Editor’s note: This Advent season, Bread Blog is running a series of devotionals written by staff, alumni, and friends of the San Francisco Theological Seminary, which is affiliated with the Presbyterian Church (U.S.A.).      

By Rev. J. Bentley Stewart 

Zephaniah 3:14-20

I was invited to reflect on Zephaniah days after the attacks in Paris, Beirut, and Bamako. In the subsequent weeks there have been mass shootings in Colorado Springs and San Bernardino. I am feeling the weight of horrors that humans deploy upon one another. Terrorism colors my reading of the phrase “you will no longer fear evil.” And, it sounds like wishful thinking.

As a hospital chaplain, I’ve had numerous conversations teasing out hope from wishful thinking. One has to listen deeply to distinguish the two. While they often sound similar, they are profoundly different. Saint Augustine disagreed with Paul and called hope the greatest of these. To paraphrase the Rev. Dr. Martin Luther King, Jr., hope gives us the vitality that helps us to move on in spite of it all. In contrast, wishful thinking fixates on desired outcomes while refusing to consider contradicting facts.

Hope has the courage to face reality as it is and see past it towards the horizon of what might be. Wishful thinking colludes with denial to anesthetize our fear by distracting us from the reality of our vulnerability.
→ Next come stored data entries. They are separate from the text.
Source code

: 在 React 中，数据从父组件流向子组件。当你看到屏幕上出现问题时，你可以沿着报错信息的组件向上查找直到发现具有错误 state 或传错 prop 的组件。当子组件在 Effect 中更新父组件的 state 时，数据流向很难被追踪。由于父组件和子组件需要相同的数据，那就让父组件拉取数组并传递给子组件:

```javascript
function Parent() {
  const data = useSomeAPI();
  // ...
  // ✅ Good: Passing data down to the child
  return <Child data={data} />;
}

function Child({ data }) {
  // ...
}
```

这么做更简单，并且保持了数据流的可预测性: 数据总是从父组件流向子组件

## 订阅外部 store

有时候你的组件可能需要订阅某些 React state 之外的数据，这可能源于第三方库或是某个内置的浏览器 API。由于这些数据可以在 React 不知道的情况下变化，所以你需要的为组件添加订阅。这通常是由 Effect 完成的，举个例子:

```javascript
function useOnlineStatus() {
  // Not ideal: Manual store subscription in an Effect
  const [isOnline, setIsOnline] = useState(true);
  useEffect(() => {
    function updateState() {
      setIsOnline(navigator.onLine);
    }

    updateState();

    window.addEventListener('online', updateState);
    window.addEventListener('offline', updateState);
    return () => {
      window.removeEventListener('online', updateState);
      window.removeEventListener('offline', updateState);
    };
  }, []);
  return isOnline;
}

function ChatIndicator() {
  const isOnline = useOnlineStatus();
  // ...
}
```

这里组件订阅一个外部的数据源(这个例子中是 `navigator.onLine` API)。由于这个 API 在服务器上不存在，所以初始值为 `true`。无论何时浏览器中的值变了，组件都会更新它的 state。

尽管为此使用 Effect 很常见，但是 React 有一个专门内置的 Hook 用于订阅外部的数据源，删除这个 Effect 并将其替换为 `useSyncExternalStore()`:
Currently, some of our leaders are succumbing to wishful thinking. For far too many, Islamophobia and immigrant bashing have become seductive methods to keep awareness of our vulnerability at bay by promising the escapist fantasy of security and a world with no more fear.

We people of faith must be courageous as we proclaim that love risks being vulnerable to one another and that fear of the other is an assent to the demonic. We must remember our baptism. Rachel Held Evans claims that in this sacrament we remember that “we are people who stand totally exposed before evil and death and declare them powerless against love.”

It is in our vulnerability that we discover our interdependence. We hold one another up to face together (con fronte) our fears.

May this Advent awaken us to the truth that our healing can only be found in and through one another. May we awaken to the healing that the Holy One is giving birth to in our midst.  

Rev. J. Bentley Stewart is a chaplain at UCSF Health and a 2015 graduate of San Francisco Theological Seminary.